UN body demands answers from Syria regime about death notices
Following an informal behind closed door meeting with council members, the commission chairman said as he seeks a response from the Syrian regime about the number of returnees who have disappeared or were imprisoned.
It also wants answers for the death notifications that have been released from the regime to the families of detainees over the past few months.
"The issues of the detainees and the disappeared should not be dealt after peace, but now is the time to consider this," said Paulo Pinheiro, who heads the commission set up to investigate human rights violations in the war.
On Wednesday, it was reported that an female American-Syrian aid worker had been confirmed tortured to death in one of the regime's notorious prisons.
Tens of thousands of detainees are thought to have been murdered in Assad's jails.
Military police and the army in May provided for the first time information to government civil registry offices on the deceased, with families learning the fates of their loved one who were detained during the war.
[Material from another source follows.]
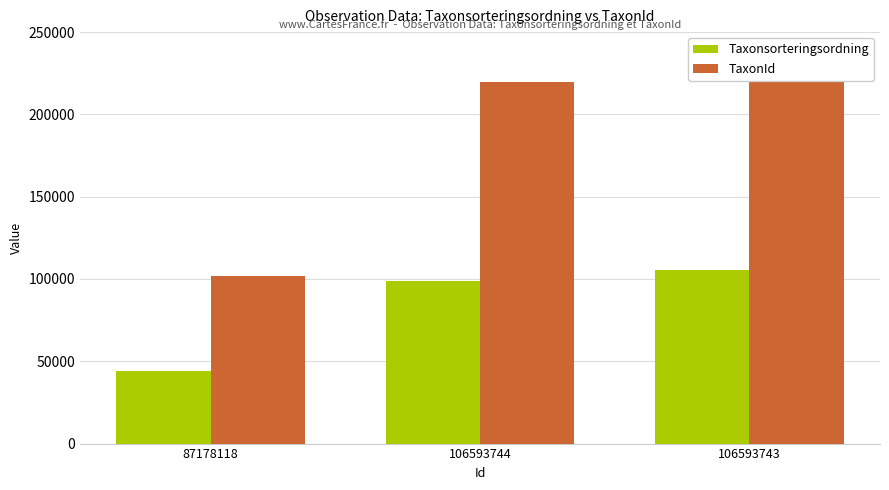

What is the difference between the second highest and minimum values in the TaxonId series?

117857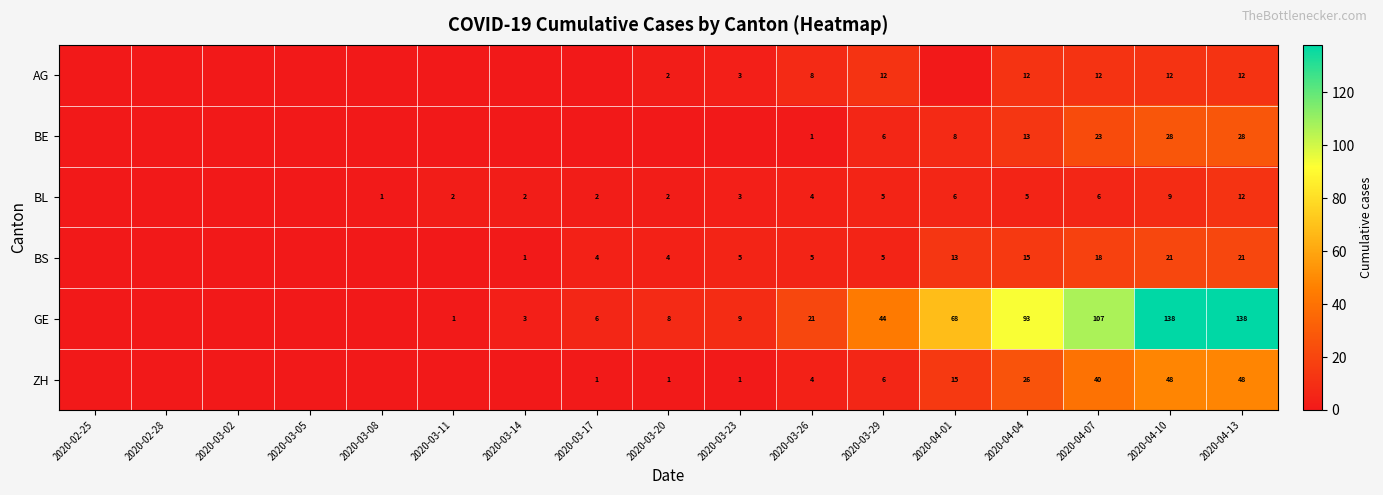

Which series changed the most between 2020-04-07 and 2020-04-13?

GE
"The state is beginning to put out that information, but little else," said commission member Hanny Megally.
"The families have a right to know what happened, where the bodies are, to get information about them."
The UN body said that it must be given access to all jails and prisons to confirm who is still alive in detention, he added.
The commission hopes council members including Russia, Bashar al-Assad's ally, can encourage the Damascus government to take steps to address demands from the families of lost or missing loved ones.
Syria's war has killed at least 360,000 people and displaced millions.
UN-led diplomatic efforts to end the war have stalled, but Russia, Iran and Turkey are spearheading a separate peace drive without the international community.
A Lebanese minister also confirmed this week that Syrians had been killed or disappeared when they returned home.